▶ [Data listing]:
━━━━━━━━━━
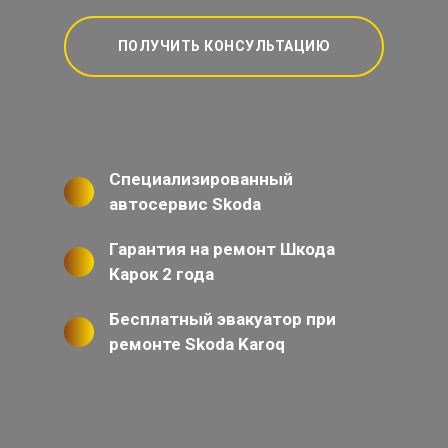
ПОЛУЧИТЬ КОНСУЛЬТАЦИЮ
Специализированный
автосервис Skoda
Гарантия на ремонт Шкода
Карок 2 года
Бесплатный эвакуатор при
ремонте Skoda Karoq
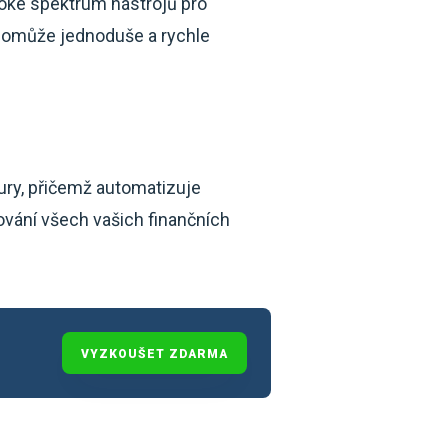
iroké spektrum nástrojů pro
 pomůže jednoduše a rychle
ry, přičemž automatizuje
vání všech vašich finančních
VYZKOUŠET ZDARMA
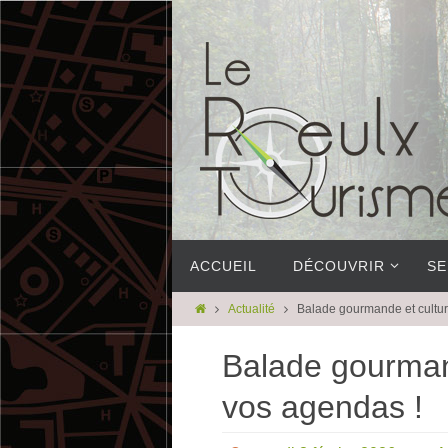
ACCUEIL
DÉCOUVRIR
SE
Actualité
Balade gourmande et cultur
Balade gourmand
vos agendas !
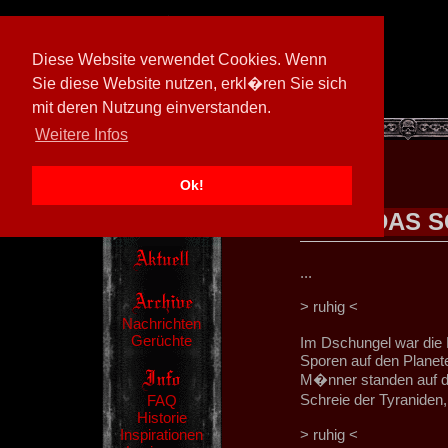
Diese Website verwendet Cookies. Wenn
Sie diese Website nutzen, erkl�ren Sie sich
mit deren Nutzung einverstanden.
[
594026/M3
]
Weitere Infos
Ok!
DAS 
...
> ruhig <
Nachrichten
Gerüchte
Im Dschungel war die H
Sporen auf den Planeten
M�nner standen auf d
Schreie der Tyraniden,
FAQ
Historie
Inspirationen
> ruhig <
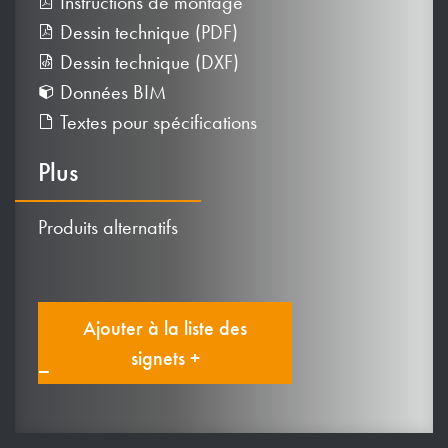
Instructions de montage
Dessin technique (PDF)
Dessin technique (DXF)
Données BIM
Textes pour spécifications
Plus
Produits alternatifs
Ajouter à la liste des
signets +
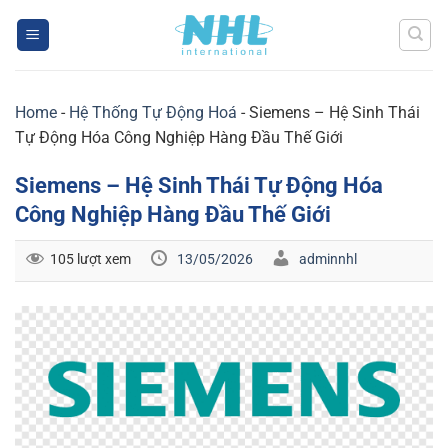
Skip
to
content
Home
-
Hệ Thống Tự Động Hoá
-
Siemens – Hệ Sinh Thái
Tự Động Hóa Công Nghiệp Hàng Đầu Thế Giới
Siemens – Hệ Sinh Thái Tự Động Hóa
Công Nghiệp Hàng Đầu Thế Giới
105 lượt xem
13/05/2026
adminnhl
━━━━━━━━━━
▶ [Work required]: How many of the lines above contain the word "Giới"? Reply with the number alone.

▶ [Result below]: 2